IBM’s Materials Science team has partnered with Solar Frontier, Tokyo Ohka Kogyo (TOK) and DelSolar to develop an efficient and affordable photovoltaic (PV) solar cell made of abundant natural materials.
“Tests of our Cu2ZnSn(S,Se)4 (made of readily available copper, zinc, and tin, and referred to as CZTS) thin-film devices have achieved a world-record PV solar-to-electric power conversion efficiency of 11.1 percent (10 percent better than any previous reports) for this class of semiconductors, say IBM Research photovoltaic scientists Teodor Todorov and David Mitzi.
And it can be manufactured by simple ink-based techniques such as printing or casting.
What makes CZTS better
Energy from the sun reaching the earth’s surface amounts to several thousand times our global consumption of electricity. Yet electricity from photovoltaic (PV) solar cells currently contributes significantly less than one percent of worldwide production. Of the numerous existing PV technologies, none so far have combined the virtues of being highly efficient, cheaply scalable and made with abundantly available materials.
Currently, the most widespread PV semiconductors, made of crystalline silicon, are abundant and highly efficient. They’re in panels used for everything from home electricity to the International Space Station.

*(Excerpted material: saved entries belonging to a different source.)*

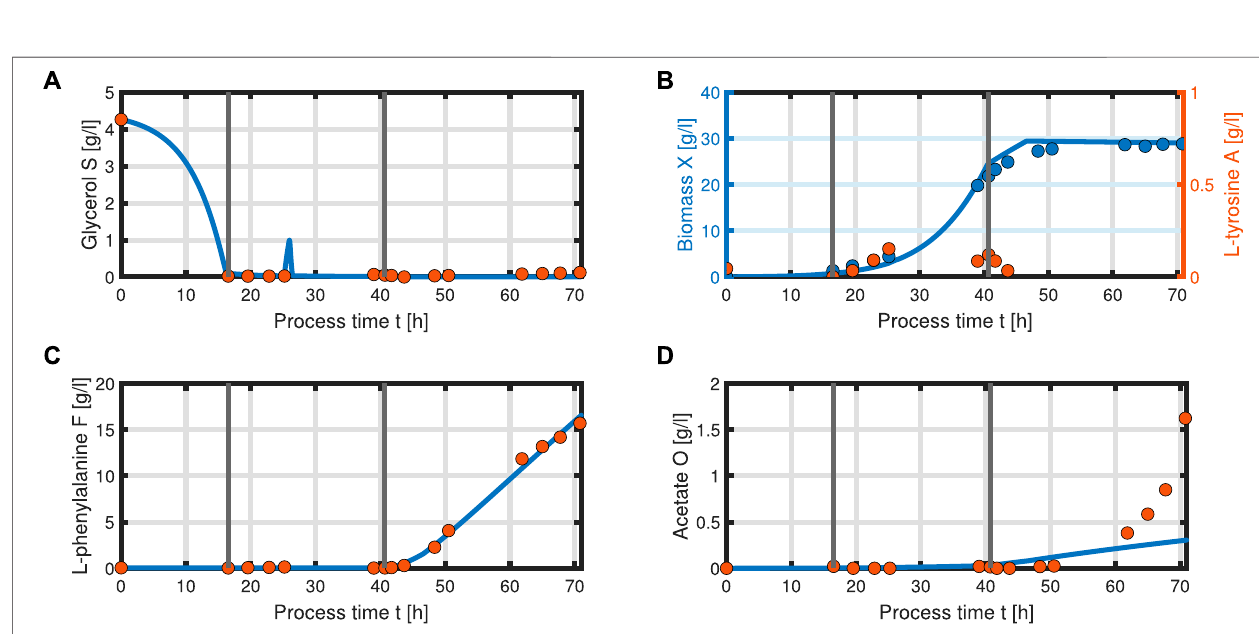
( Figure 7 ). Analogous to the experiments, the simulation is divided into different process phases, and slightly different parameter sets were used for the biomass and L-phenylalanine production phase. The parameter set for the product formation phase contains higher reaction constants for byproduct formation and respiration. After each process phase, the solution of the end point was used as the initial value for the differential equations for the next process phase. Parameter values used for this simulation can be found in Supplementary Materials . Figure 7 shows good agreement between the simulated concentrations of substrate S , biomass X , L-phenylalanine F , and the experimental data. The peak of substrate concentration S during the fed-batch phase can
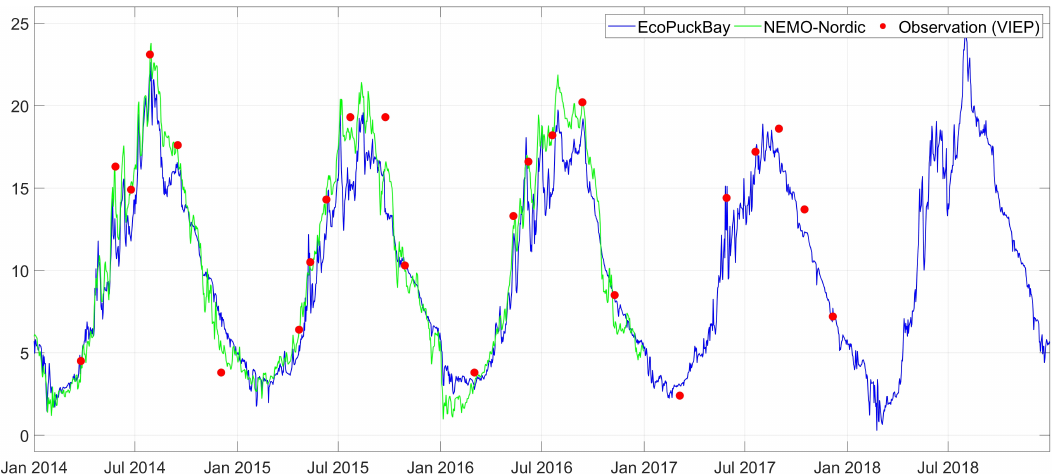
Figure A6. Time series of surface water temperature on station ZG compared with VIEP observations and NEMO-Nordic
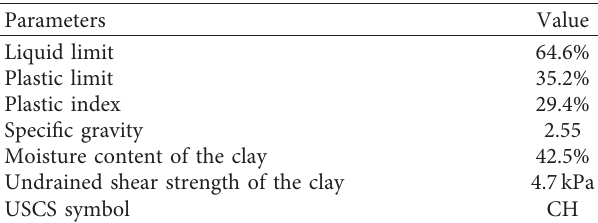
Figure 1: Typical photograph of the geogrid encasement. Table 2: Properties of the clay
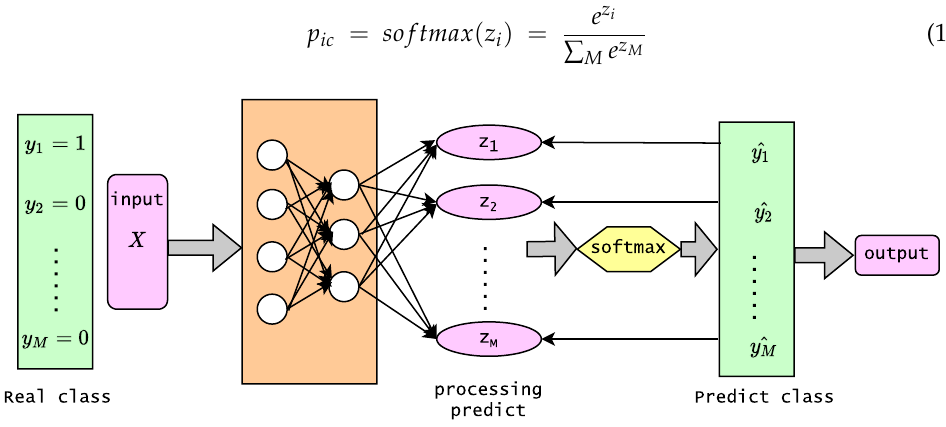
Figure 3. Calculation process of cross-entropy(CE) loss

However, they have extremely high material purity requirements (>99.9999 percent!), and the wafers are typically cut from large solid ingots and wired in series to form PV modules — making it expensive and difficult to upscale.
Other thin-film chalcogenide materials used in PV cells, such as Cu(In,Ga)(SSe)2 (CIGS) and CdTe, have been developed to a performance level close to that of silicon, with inherently more scalable processing, the scientists say. They are directly deposited on large-area, low-cost substrates such as glass, metal or plastic foil.